Can a co-host be a sleeper? Asking for Australia, which knocked off the European champion this week.Ryan Pierse/Getty Images

Australia’s last experience at the Women’s World Cup was underwhelming. The country entered the 2019 tournament in France with high hopes, a growing reputation and the best striker in the world. Sam Kerr did her part, scoring five goals in four games. The rest was an anticlimax. Australia departed in the round of 16, beaten on penalties by Norway.

Perhaps that has tempered expectations for this year’s edition, looming ever larger on the horizon. Australia has the advantage of being a co-host, alongside New Zealand, but its name has been conspicuously absent whenever favorites are discussed. The United States? Of course. England? The coming thing. Spain, France, Germany? Noteworthy all. But the Australians: distinctly low-key.

On Tuesday night, though, Tony Gustavsson’s Australia offered a little reminder that it plans to do rather more than host a party this summer/Antipodean winter.

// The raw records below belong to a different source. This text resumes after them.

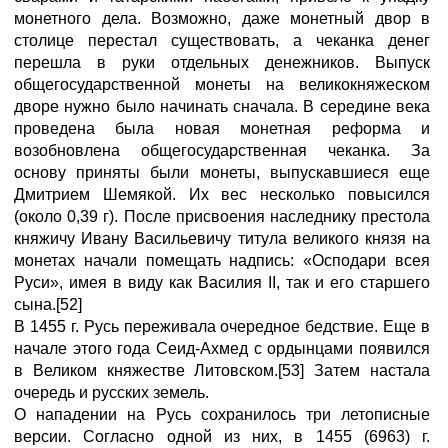
монетного дела. Возможно, даже монетный двор в
столице перестал существовать, а чеканка денег
перешла в руки отдельных денежников. Выпуск
общегосударственной монеты на великокняжеском
дворе нужно было начинать сначала. В середине века
проведена была новая монетная реформа и
возобновлена общегосударственная чеканка. За
основу приняты были монеты, выпускавшиеся еще
Дмитрием Шемякой. Их вес несколько повысился
(около 0,39 г). После присвоения наследнику престола
княжичу Ивану Васильевичу титула великого князя на
монетах начали помещать надпись: «Осподари всея
Руси», имея в виду как Василия II, так и его старшего
сына.[52]
В 1455 г. Русь переживала очередное бедствие. Еще в
начале этого года Сеид-Ахмед с ордынцами появился
в Великом княжестве Литовском.[53] Затем настала
очередь и русских земель.
О нападении на Русь сохранилось три летописные
версии. Согласно одной из них, в 1455 (6963) г.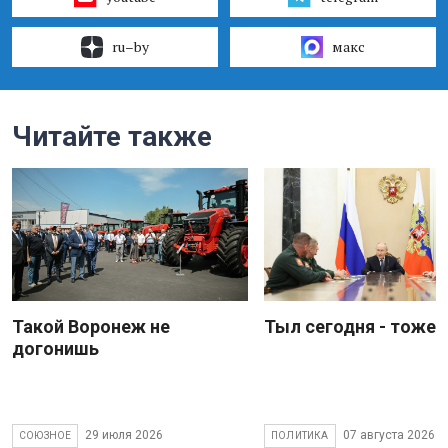
ru–by
макс
Читайте также
Такой Воронеж не
Тыл сегодня - тоже 
догонишь
29 июля 2026
07 августа 2026
СОЮЗНОЕ
ПОЛИТИКА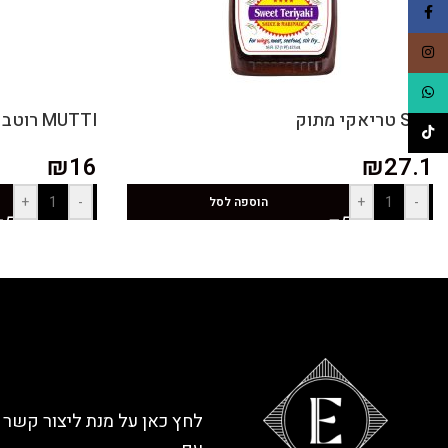
Facebook
Instagram
WhatsApp
SBR טריאקי מתוק
MUTTI רוטב לפסטה מעגבניות רומא
TikTok
₪
16
₪
27.1
+
-
+
-
הוספה לסל
לחץ כאן על מנת ליצור קשר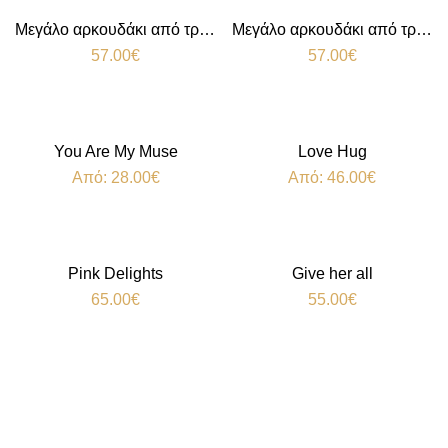
Μεγάλο αρκουδάκι από τριαντάφυλλα Pink
Μεγάλο αρκουδάκι από τριαντάφυλλα Red
57.00
€
57.00
€
You Are My Muse
Love Hug
Από:
28.00
€
Από:
46.00
€
Pink Delights
Give her all
65.00
€
55.00
€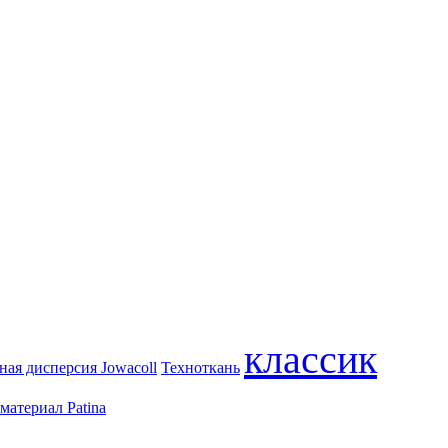
классик
ая дисперсия Jowacoll
Техноткань
атериал Patina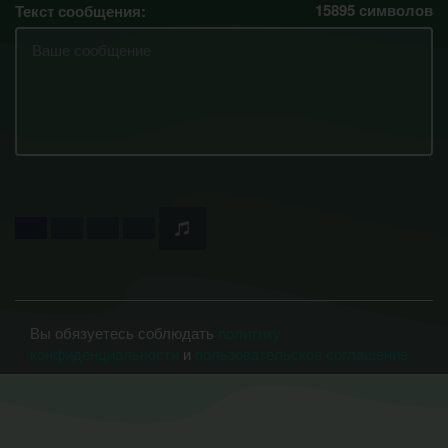
15895
символов
Текст сообщения:
Вы обязуетесь соблюдать
политику
конфиденциальности
и
пользовательское соглашение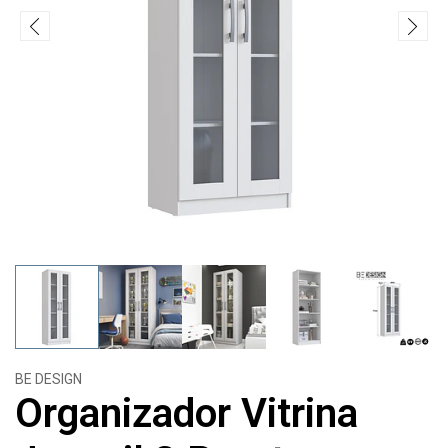
BE DESIGN
Organizador Vitrina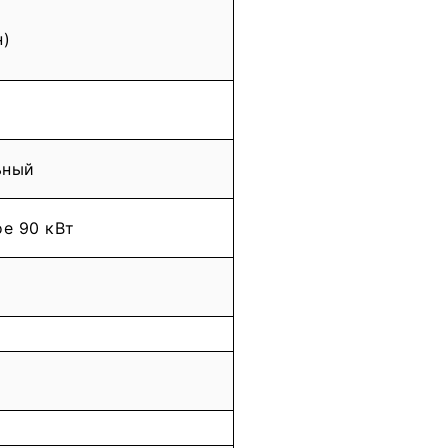
н)
ьный
ое 90 кВт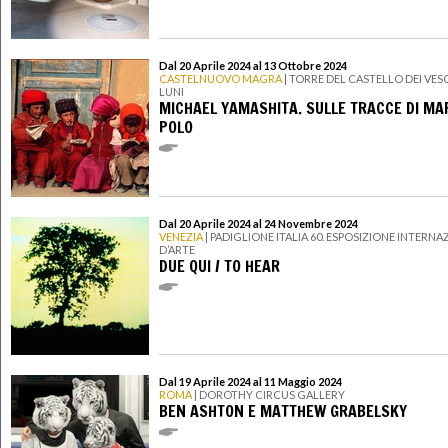
Dal 20 Aprile 2024 al 13 Ottobre 2024
CASTELNUOVO MAGRA
| TORRE DEL CASTELLO DEI VES
LUNI
MICHAEL YAMASHITA. SULLE TRACCE DI MA
POLO
Dal 20 Aprile 2024 al 24 Novembre 2024
VENEZIA
| PADIGLIONE ITALIA 60. ESPOSIZIONE INTERN
D’ARTE
DUE QUI / TO HEAR
Dal 19 Aprile 2024 al 11 Maggio 2024
ROMA
| DOROTHY CIRCUS GALLERY
BEN ASHTON E MATTHEW GRABELSKY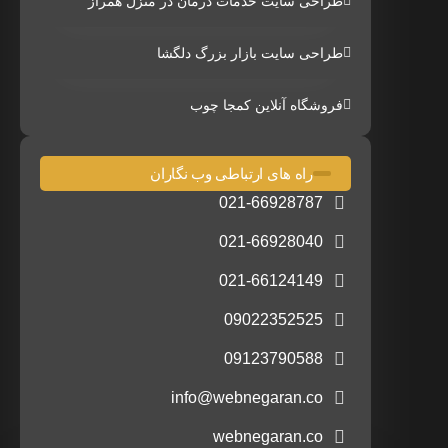
طراحی سایت خدمات درمان در منزل همراز
طراحی سایت بازار بزرگ دلگشا
فروشگاه آنلاین کمجا چوب
راه های ارتباطی وب نگاران
021-66928787
021-66928040
021-66124149
09022352525
09123790588
info@webnegaran.co
webnegaran.co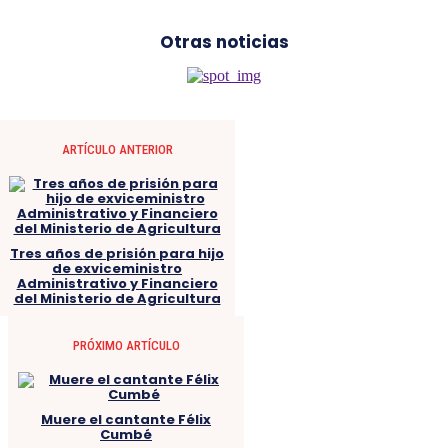
Otras noticias
ARTÍCULO ANTERIOR
Tres años de prisión para hijo
de exviceministro
Administrativo y Financiero
del Ministerio de Agricultura
PRÓXIMO ARTÍCULO
Muere el cantante Félix
Cumbé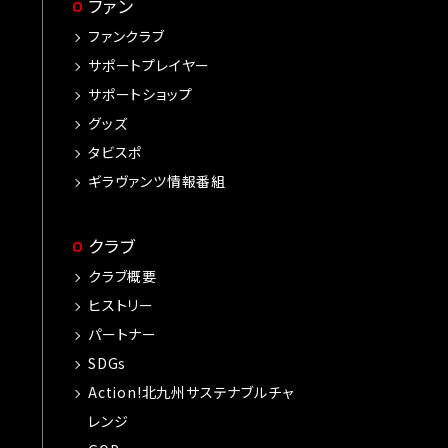
ファン
ファンクラブ
サポートプレイヤー
サポートショップ
グッズ
タビスポ
ギラヴァンツ情報番組
クラブ
クラブ概要
ヒストリー
パートナー
SDGs
Action!北九州サステナブルチャ
レンジ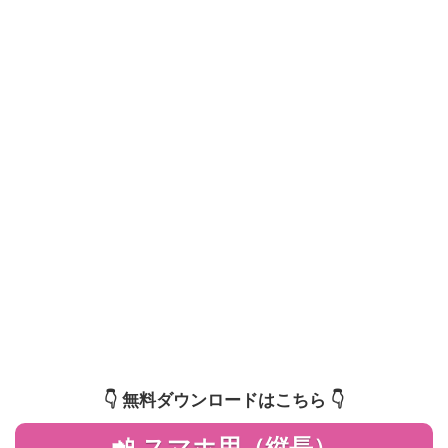
👇️ 無料ダウンロードはこちら 👇️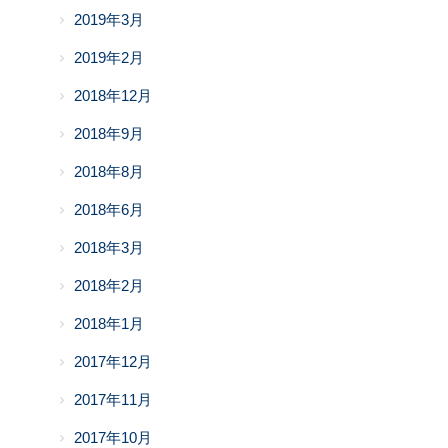
2019年3月
2019年2月
2018年12月
2018年9月
2018年8月
2018年6月
2018年3月
2018年2月
2018年1月
2017年12月
2017年11月
2017年10月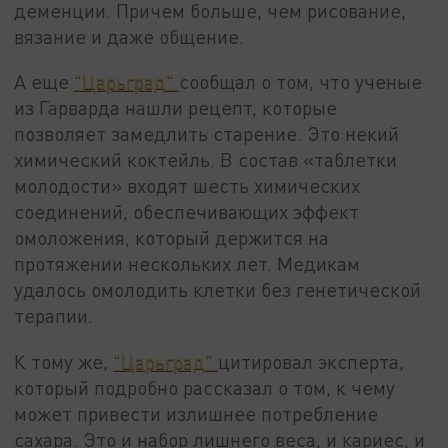
деменции. Причем больше, чем рисование,
вязание и даже общение.
А еще
"Царьград"
сообщал о том, что ученые
из Гарварда нашли рецепт, которые
позволяет замедлить старение. Это некий
химический коктейль. В состав «таблетки
молодости» входят шесть химических
соединений, обеспечивающих эффект
омоложения, который держится на
протяжении нескольких лет. Медикам
удалось омолодить клетки без генетической
терапии.
К тому же,
"Царьград"
цитировал эксперта,
который подробно рассказал о том, к чему
может привести излишнее потребление
сахара. Это и набор лишнего веса, и кариес, и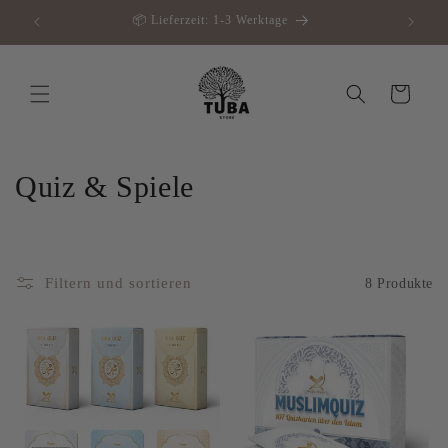
Direkt
📦 Lieferzeit: 1-3 Werktage
zum
Inhalt
Warenkorb
K
Quiz & Spiele
a
t
Filtern und sortieren
8 Produkte
e
g
o
r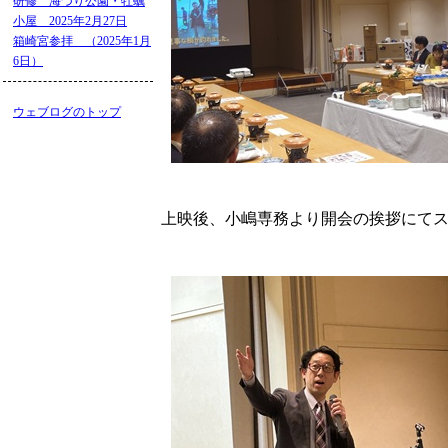
研修 海づり公園・牡蠣
小屋 2025年2月27日
箱崎宮参拝 （2025年1月
6日）
ウェブログのトップ
上映後、小嶋専務より開会の挨拶にて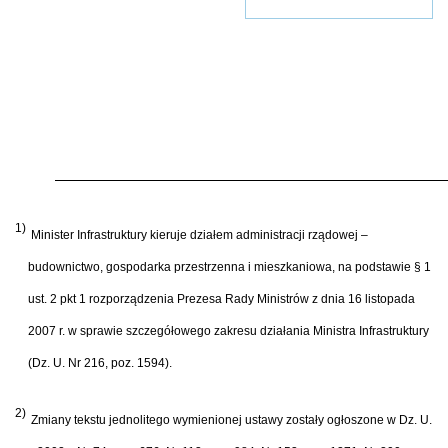
1)
Minister Infrastruktury kieruje działem administracji rządowej –
budownictwo, gospodarka przestrzenna i mieszkaniowa, na podstawie § 1
ust. 2 pkt 1 rozporządzenia Prezesa Rady Ministrów z dnia 16 listopada
2007 r. w sprawie szczegółowego zakresu działania Ministra Infrastruktury
(Dz. U. Nr 216, poz. 1594).
2)
Zmiany tekstu jednolitego wymienionej ustawy zostały ogłoszone w Dz. U.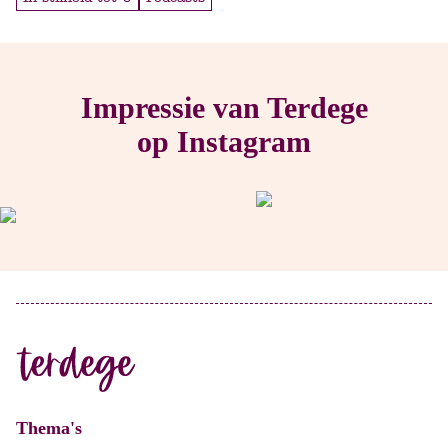
Impressie van Terdege
op Instagram
Thema's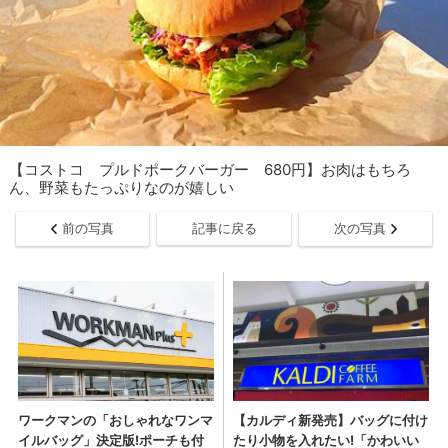
【コストコ プルドポークバーガー 680円】お肉はもちろ
ん、野菜もたっぷりなのが嬉しい
前の写真
記事に戻る
次の写真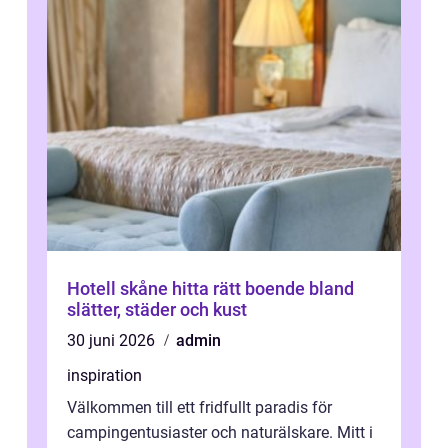
Hotell skåne hitta rätt boende bland
slätter, städer och kust
30 juni 2026
admin
inspiration
Välkommen till ett fridfullt paradis för
campingentusiaster och naturälskare. Mitt i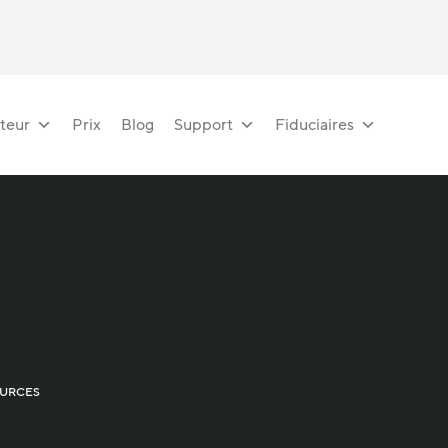
teur
Prix
Blog
Support
Fiduciaires
URCES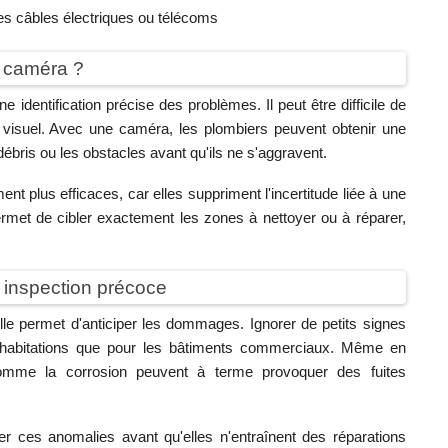
 des câbles électriques ou télécoms
r caméra ?
 identification précise des problèmes. Il peut être difficile de
t visuel. Avec une caméra, les plombiers peuvent obtenir une
débris ou les obstacles avant qu'ils ne s'aggravent.
ent plus efficaces, car elles suppriment l'incertitude liée à une
met de cibler exactement les zones à nettoyer ou à réparer,
 inspection précoce
lle permet d'anticiper les dommages. Ignorer de petits signes
es habitations que pour les bâtiments commerciaux. Même en
 comme la corrosion peuvent à terme provoquer des fuites
er ces anomalies avant qu'elles n'entraînent des réparations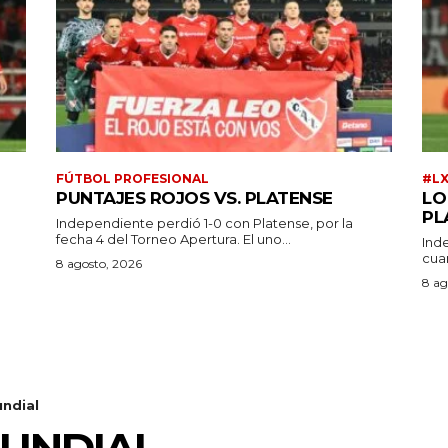
FÚTBOL PROFESIONAL
#L
PUNTAJES ROJOS VS. PLATENSE
LO
PL
Independiente perdió 1-0 con Platense, por la
fecha 4 del Torneo Apertura. El uno...
Ind
cuar
a
8 agosto, 2026
8 ag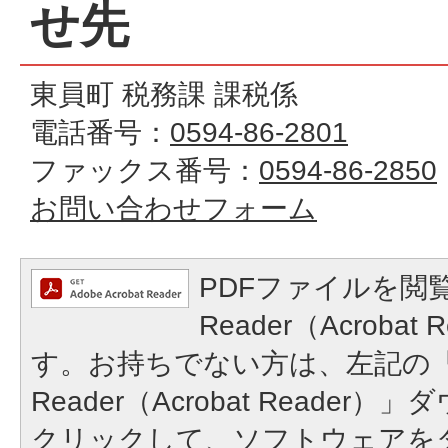
せ先
東員町 税務課 課税係
電話番号：
0594-86-2801
ファックス番号：
0594-86-2850
お問い合わせフォーム
PDFファイルを閲覧
Reader（Acroba
す。お持ちでない方は、左記の「A
Reader（Acrobat Reade
クリックして、ソフトウェアを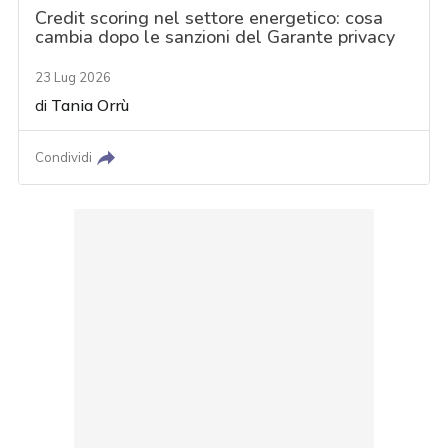
Credit scoring nel settore energetico: cosa
cambia dopo le sanzioni del Garante privacy
23 Lug 2026
di
Tania Orrù
Condividi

England had not lost in 30 games, it had won the European Championship and then, last week, the historic and deeply prestigious finalissima, against Brazil, which is precisely the sort of event England takes seriously in victory only. England will be a force at the World Cup. And Australia dispatched Sarina Wiegman’s team with poise and precision.

Kerr remains, of course, the spearhead: If anything, the Chelsea striker is a more fearsome prospect now than she was four years ago. But there is a noteworthy supporting cast, too, a clinical streak, and what Wiegman herself admitted was an admirable discipline. Add the intangibles — the fervor of the local support, a sense of a disappointment four years ago to address — and Australia should be taken seriously.


Lionel Messi, spoiled for choice.Eric Gaillard/Reuters

Lionel Messi’s forthcoming dilemma elicited a considerable array of responses, but one reaction was conspicuous by its absence: sympathy.

“I can’t buy the narrative of ‘Poor Messi,’” wrote Pete Mumola. “He has to decide whether or not to take a $400 million salary, an equity stake in a Major League Soccer club or try to make an underperforming side of superstars achieve a European title. This is beyond first-world problems.”

Ken Roy was similarly matter-of-fact. “He is rich beyond the wildest dreams of his many fans,” he pointed out. If Messi was so devastated at leaving Barcelona in the first place, “he could have easily taken a token payment. Does he, his father, or any rational human being think that $400 million-a-year would in any way improve his life?”

I am not entirely sure this last charge is correct, as it happens: Barcelona’s mistake was letting his contract run down in the first place. When it came to re-sign, my understanding is that he could not have been registered regardless of the amount he was being paid. (That changed later in the summer.) The point, though, is valid. Messi does not have to limit his options to who can meet his salary demands.

Which brings us to a note from Paulo Coelho, who we are presuming is not that one. “You could also mention one (unlikely) option,” he wrote. “The return to his boyhood club, Newell’s Old Boys. But as you say, this is for business, not love.” Going back to Newell’s has always, I will confess, been my preferred coda to Messi’s career. I remain hopeful it will happen. It may just not be yet.

On another subject, Ben Myers wonders if the general chaos in the Premier League — managers dropping like flies, relegation-threatened Aston Villa now sixth, and so forth — ought to be traced to Qatar. “I think the turmoil comes from the World Cup,” he wrote. “The Premier League has been impacted more than other leagues simply because it had so many World Cup participants.”

It has not really been remarked upon enough how strange the Premier League table has been for much of the season. It is not normal to have eight teams embroiled in the fight against relegation. It is not usual to see three of the traditional Big Six™ locked in such enduring mediocrity, and it is not common to see their would-be usurpers last so long into the campaign. The fall World Cup must be a part of that. The dismissals, though, are probably just a corrective: Things have been relatively calm for managers for a year or so. That tends to be followed by a storm.